Monitoring Your Alfalfa Fields for Weevil
Cornell Cooperative Extension continues to provide programming to assist agricultural producers
By Josh Putman, Field Crops Specialist with the SWNY Dairy, Livestock, and Field Crops Program
SOUTHWEST, NEW YORK (May 22, 2020) – Cornell Cooperative Extension’s Southwest New York Dairy, Livestock, and Field Crops Program would like to remind agricultural producers to be on the lookout for alfalfa weevil in their fields this season. Alfalfa weevil is a troublesome pest of established alfalfa in New York. Newly planted alfalfa fields aren’t usually affected, but established fields can be at risk as alfalfa weevil primarily overwinters as an adult in New York.
These adults return to alfalfa fields in the spring when temperatures allow and begin to feed and lay eggs in the stems of developing alfalfa plants. In an “early” spring, weevils emerge sooner, more eggs are laid, and damage to the alfalfa plant occurs while the plant grows. In general, both the weevil and the alfalfa plant respond well to favorable spring temperatures, but at lower temperatures, alfalfa develops more quickly than the weevil. Data generated from the Network for Environment and Weather Applications and NYS Integrated Pest Management Program at two locations in Southwest New York (Dansville and Jamestown), indicate that we are below the growing degree days needed for peak (50%) occurrence of alfalfa weevil. However, scouting for alfalfa weevil is very important as it can be detrimental to alfalfa yields.
Josh Putman, Field Crops Specialist, would like to share strategies farmers can use to monitor this difficult pest. Scouting for alfalfa weevil involves walking a random pattern in the field and stopping to collect a stem every 10 steps. Once you have 10 stems, visually inspect the stems for weevil tip-feeding injury. Count each stem that shows injury within the top three inches to determine a percentage of damaged stems. Repeat this collection of 10 random stems five more times throughout the field for a total of 50 stems inspected. Repeat this scouting in different patterns within the field weekly. Before first cutting, farms should take action if 40 percent or more of alfalfa stems show damage.

= = = = = = =

__WHAT NEEDS TO BE DONE__
Retype the passage of the alfalfa weevil article from "Josh Putman, Field Crops Specialist, would" to "stems show damage.". These records have no connection to the alfalfa weevil article above.

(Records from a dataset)
= = = = = = =

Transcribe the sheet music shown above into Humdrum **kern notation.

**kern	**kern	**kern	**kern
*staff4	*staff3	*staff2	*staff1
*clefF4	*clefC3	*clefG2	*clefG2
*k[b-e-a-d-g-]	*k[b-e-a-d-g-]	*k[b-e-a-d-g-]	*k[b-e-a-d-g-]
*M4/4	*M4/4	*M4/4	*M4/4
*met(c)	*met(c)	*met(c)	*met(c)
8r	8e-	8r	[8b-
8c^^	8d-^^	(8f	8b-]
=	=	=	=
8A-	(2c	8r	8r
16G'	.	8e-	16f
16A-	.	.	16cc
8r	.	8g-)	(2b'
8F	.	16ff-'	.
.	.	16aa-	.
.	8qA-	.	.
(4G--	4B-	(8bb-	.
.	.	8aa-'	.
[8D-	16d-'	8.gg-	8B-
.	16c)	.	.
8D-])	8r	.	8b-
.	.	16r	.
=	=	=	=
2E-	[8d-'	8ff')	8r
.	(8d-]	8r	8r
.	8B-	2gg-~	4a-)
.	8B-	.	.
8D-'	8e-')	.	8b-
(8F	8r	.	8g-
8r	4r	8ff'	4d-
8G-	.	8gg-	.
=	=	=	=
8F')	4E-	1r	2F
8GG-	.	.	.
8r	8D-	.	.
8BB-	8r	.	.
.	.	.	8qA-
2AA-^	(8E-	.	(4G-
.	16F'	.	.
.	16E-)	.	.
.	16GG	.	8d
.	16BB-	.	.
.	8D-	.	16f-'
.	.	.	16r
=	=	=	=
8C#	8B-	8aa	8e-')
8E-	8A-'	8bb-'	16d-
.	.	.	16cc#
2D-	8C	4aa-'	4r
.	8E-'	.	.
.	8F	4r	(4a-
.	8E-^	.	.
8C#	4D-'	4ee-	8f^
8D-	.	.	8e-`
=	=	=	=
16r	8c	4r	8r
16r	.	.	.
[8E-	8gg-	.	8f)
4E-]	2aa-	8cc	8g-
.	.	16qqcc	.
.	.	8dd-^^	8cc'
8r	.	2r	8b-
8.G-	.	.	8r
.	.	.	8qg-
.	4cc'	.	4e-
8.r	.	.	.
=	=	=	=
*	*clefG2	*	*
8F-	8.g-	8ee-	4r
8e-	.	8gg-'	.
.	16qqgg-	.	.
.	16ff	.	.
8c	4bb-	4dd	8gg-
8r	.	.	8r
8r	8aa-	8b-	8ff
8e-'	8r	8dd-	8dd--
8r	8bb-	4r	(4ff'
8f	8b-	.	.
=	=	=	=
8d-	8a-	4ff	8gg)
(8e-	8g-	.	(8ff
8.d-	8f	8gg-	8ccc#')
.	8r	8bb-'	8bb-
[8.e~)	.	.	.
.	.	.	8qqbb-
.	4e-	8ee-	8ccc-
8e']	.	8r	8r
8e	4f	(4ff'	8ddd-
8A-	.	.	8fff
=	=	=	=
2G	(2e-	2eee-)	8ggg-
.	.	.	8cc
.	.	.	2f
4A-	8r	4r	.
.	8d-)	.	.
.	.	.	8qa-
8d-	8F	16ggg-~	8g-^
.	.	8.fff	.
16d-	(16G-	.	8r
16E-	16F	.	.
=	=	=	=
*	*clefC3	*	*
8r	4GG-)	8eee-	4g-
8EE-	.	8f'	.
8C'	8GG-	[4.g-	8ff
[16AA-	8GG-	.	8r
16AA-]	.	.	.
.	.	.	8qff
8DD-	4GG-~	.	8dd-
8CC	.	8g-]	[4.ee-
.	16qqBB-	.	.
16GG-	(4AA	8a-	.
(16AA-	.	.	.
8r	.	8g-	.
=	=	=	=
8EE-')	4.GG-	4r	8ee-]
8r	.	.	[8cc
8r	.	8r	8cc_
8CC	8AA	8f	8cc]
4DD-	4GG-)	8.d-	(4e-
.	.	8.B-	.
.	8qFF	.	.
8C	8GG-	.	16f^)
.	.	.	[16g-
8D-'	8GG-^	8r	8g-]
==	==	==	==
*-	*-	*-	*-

= = = = = = =

__ANSWER FOR THE TASK__
Josh Putman, Field Crops Specialist, would like to share strategies farmers can use to monitor this difficult pest. Scouting for alfalfa weevil involves walking a random pattern in the field and stopping to collect a stem every 10 steps. Once you have 10 stems, visually inspect the stems for weevil tip-feeding injury. Count each stem that shows injury within the top three inches to determine a percentage of damaged stems. Repeat this collection of 10 random stems five more times throughout the field for a total of 50 stems inspected. Repeat this scouting in different patterns within the field weekly. Before first cutting, farms should take action if 40 percent or more of alfalfa stems show damage.